#### Provided information ####
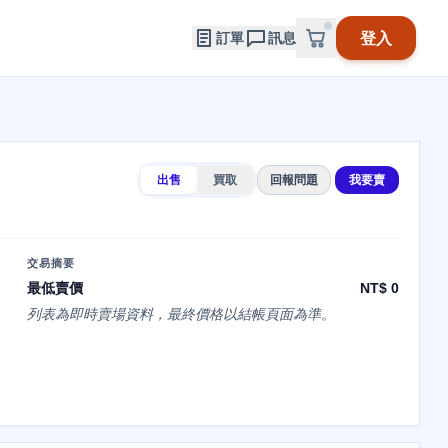
登入
訂單
訊息
出售
買取
回報問題
我要賣
交易摘要
最低賣價
NT$ 0
列表為即時賣場資料，最終價格以結帳頁面為準。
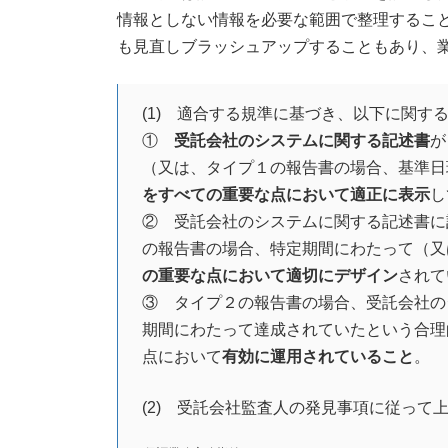
情報としない情報を必要な範囲で整理するこ
も見直しブラッシュアップすることもあり、
(1) 適合する規準に基づき、以下に関す
①
受託会社のシステムに関する記述書
が
（又は、タイプ１の報告書の場合、基準日
をすべての重要な点において適正に表示
し
② 受託会社のシステムに関する記述書に
の報告書の場合、特定期間にわたって（又
の重要な点において適切にデザイン
されて
③ タイプ２の報告書の場合、受託会社の
期間にわたって達成されていたという合理
点において
有効に運用されていること
。
(2) 受託会社監査人の発見事項に従って上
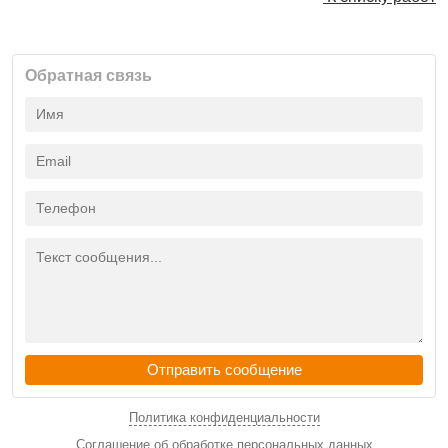
Обратная связь
Отправить сообщение
Политика конфиденциальности
Соглашение об обработке персональных данных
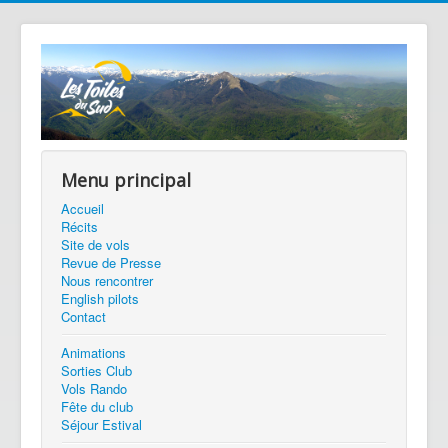
Menu principal
Accueil
Récits
Site de vols
Revue de Presse
Nous rencontrer
English pilots
Contact
Animations
Sorties Club
Vols Rando
Fête du club
Séjour Estival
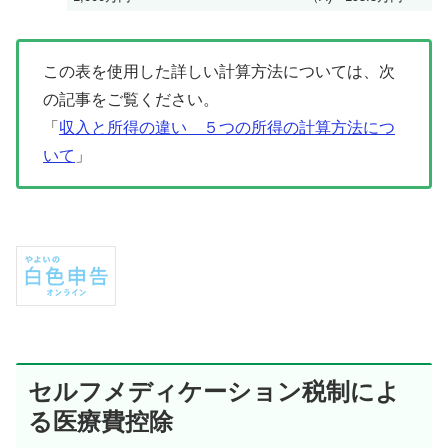
この表を使用した詳しい計算方法については、次
の記事をご覧ください。
「
収入と所得の違い ５つの所得の計算方法につ
いて
」
セルフメディケーション税制によ
る医療費控除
####
The task.
Please write out exactly the lines from the one holding "期間にわたって達成されていたという合理" through the last line of the material above, both included, as a copy without pictures.

Final answer.
期間にわたって達成されていたという合理
点において
有効に運用されていること
。
(2) 受託会社監査人の発見事項に従って上
Обратная связь
Отправить сообщение
Политика конфиденциальности
Соглашение об обработке персональных данных
Menu principal
Accueil
Récits
Site de vols
Revue de Presse
Nous rencontrer
English pilots
Contact
Animations
Sorties Club
Vols Rando
Fête du club
Séjour Estival
この表を使用した詳しい計算方法については、次
の記事をご覧ください。
「
収入と所得の違い ５つの所得の計算方法につ
いて
」
セルフメディケーション税制によ
る医療費控除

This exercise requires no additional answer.